Personal information
- Born: June 5, 1911 Muskogee, Oklahoma, U.S.
- Died: February 9, 1988 (aged 76)
- Listed height: 6 ft 3 in (1.91 m)

Career information
- High school: Crane (Chicago, Illinois)
- College: Northwestern (1930–1933)
- Position: Center
- Number: 6

Career highlights
- 2× Consensus All-American (1931, 1933); Third-team All-American – College Humor (1932); Helms Foundation national champion (1931); AAU All-American (1933);

= Joe Reiff =

American basketball player and referee

Joseph Reiff (June 5, 1911 – February 9, 1988) was an American basketball player and referee. He was a three-time All-American center at Northwestern University.

Reiff, a 6'3 (1.91 m) center from Crane Technical High School in Chicago, chose to attend nearby Northwestern University and play for Hall of Fame coach Dutch Lonborg. Reiff led the Wildcats to a Western Conference championship in his sophomore year. Reiff led the league in scoring with a 10.0 average. Northwestern finished 13-1 (11-1 in league play) and would later be retroactively named 1931 National Champions by the Helms Athletic Foundation and Reiff was named a consensus All-American.
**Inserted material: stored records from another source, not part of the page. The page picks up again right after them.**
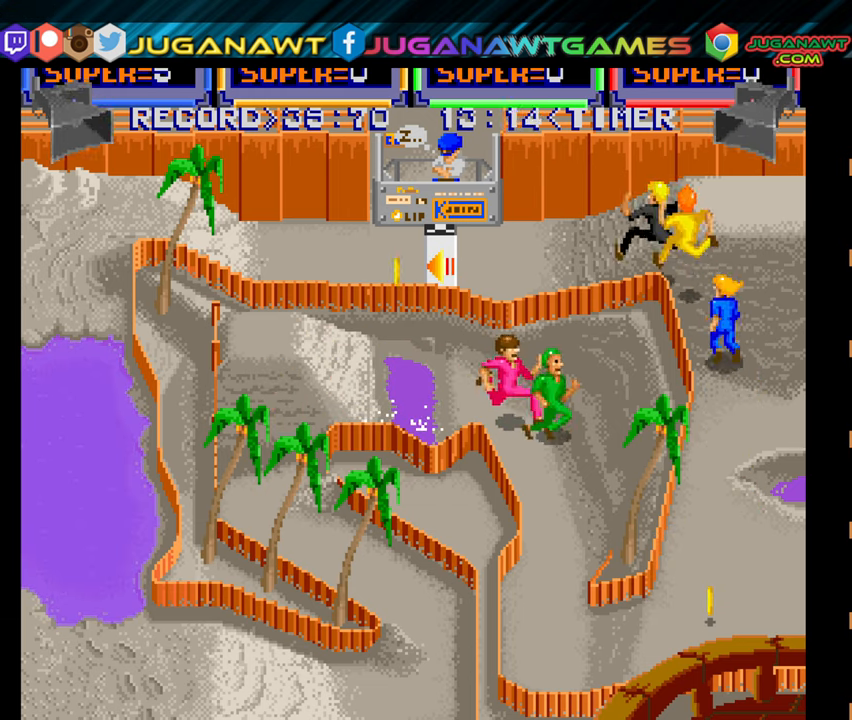
{"buttons": ["DPAD_UP"], "right_stick": "center", "events": [[83, "A", "up"], [183, "A", "down"], [283, "A", "up"], [367, "A", "down"], [483, "A", "up"]]}
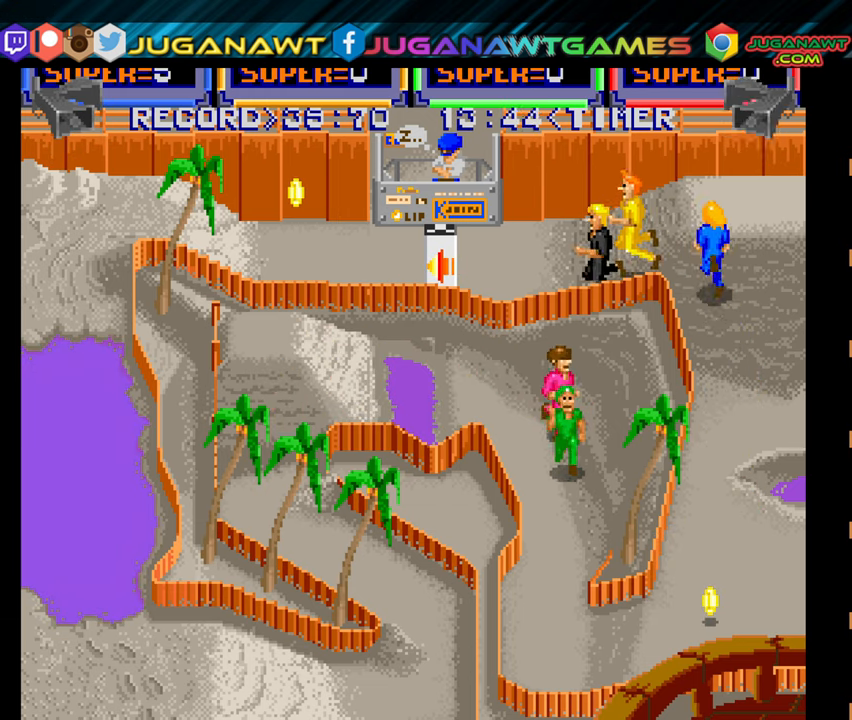
{"buttons": ["A", "DPAD_UP", "DPAD_LEFT"], "right_stick": "center", "events": [[50, "DPAD_LEFT", "down"], [83, "A", "down"], [200, "A", "up"], [283, "A", "down"], [383, "A", "up"], [500, "A", "down"]]}
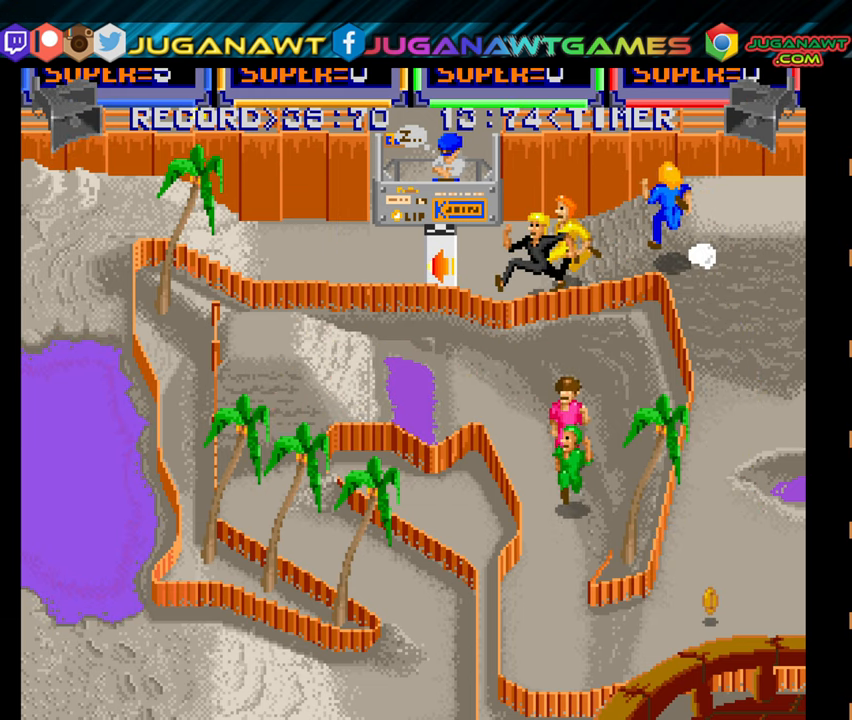
{"buttons": ["DPAD_LEFT"], "right_stick": "center", "events": [[83, "DPAD_UP", "up"], [100, "A", "up"], [183, "A", "down"], [300, "A", "up"], [350, "A", "down"], [483, "A", "up"]]}
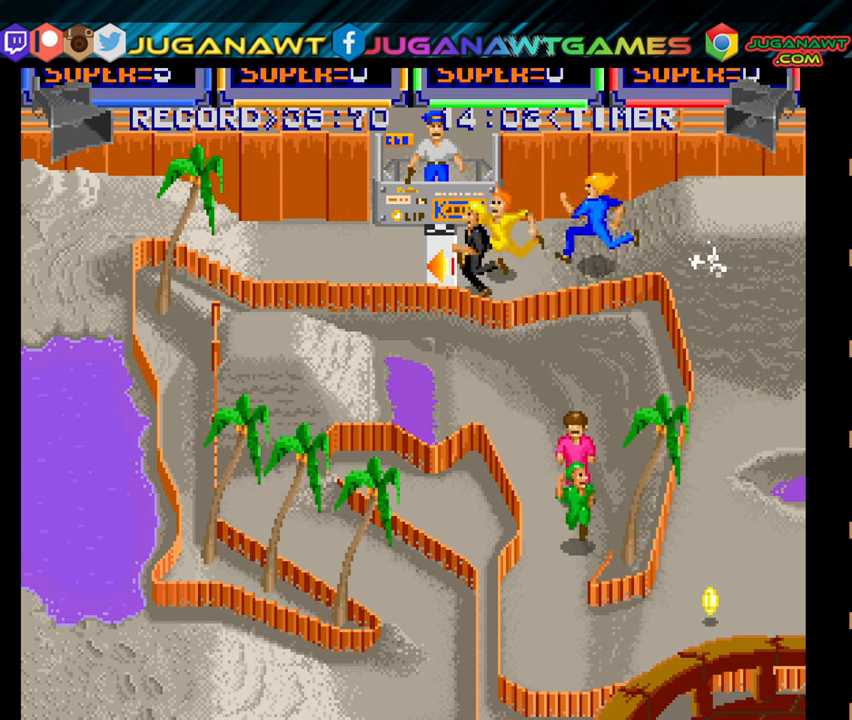
{"buttons": ["DPAD_LEFT"], "right_stick": "center", "events": [[33, "DPAD_UP", "down"], [83, "A", "down"], [200, "A", "up"], [333, "A", "down"], [433, "A", "up"], [433, "DPAD_UP", "up"]]}
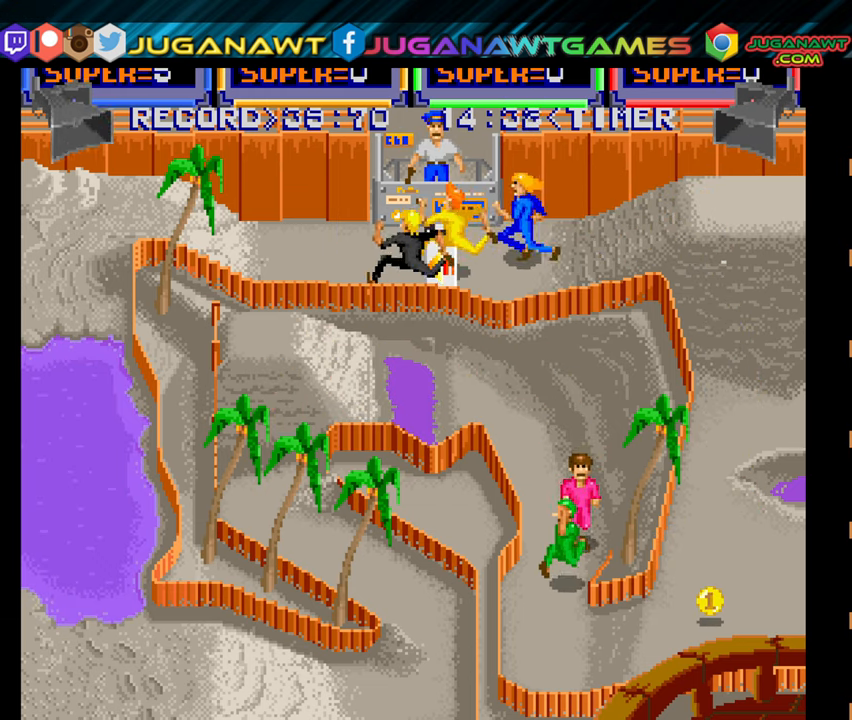
{"buttons": ["A", "DPAD_UP", "DPAD_LEFT"], "right_stick": "center", "events": [[50, "A", "down"], [150, "A", "up"], [233, "A", "down"], [333, "A", "up"], [367, "DPAD_UP", "down"], [433, "A", "down"]]}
In his junior year, Reiff finished second in the conference in scoring to Purdue senior John Wooden. In his senior year, Reiff again led Northwestern to a conference title and led the league in scoring for a second time at 14.0 points per game. He was once again named a consensus All-American

After graduating from Northwestern, Reiff played for Rosenberg-Avery of Chicago in the Amateur Athletic Union (AAU) and was named to the All-AAU team. He then became a basketball referee in the Western Conference from 1937-1947.

Joe Reiff was a charter inductee into the Northwestern athletics Hall of Fame, elected in 1984.